| What you will do |
What is needed is every line of the data that includes the word "tempat". Please copy each one.
START Study material
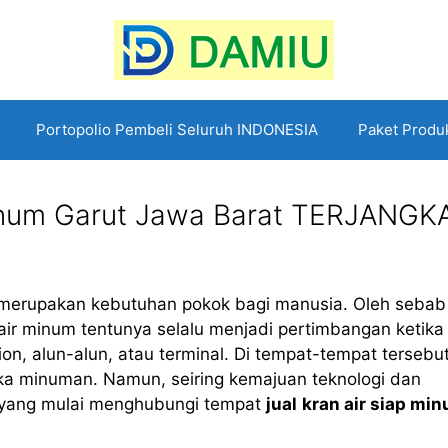
Portopolio Pembeli Seluruh INDONESIA
Paket Produ
Minum Garut Jawa Barat TERJANGK
 merupakan kebutuhan pokok bagi manusia. Oleh sebab 
 air minum tentunya selalu menjadi pertimbangan ketika
ion, alun-alun, atau terminal. Di tempat-tempat tersebu
eka minuman. Namun, seiring kemajuan teknologi dan
 yang mulai menghubungi tempat
jual
kran air siap mi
END Study material
| Written answer |
ion, alun-alun, atau terminal. Di tempat-tempat tersebu
 yang mulai menghubungi tempat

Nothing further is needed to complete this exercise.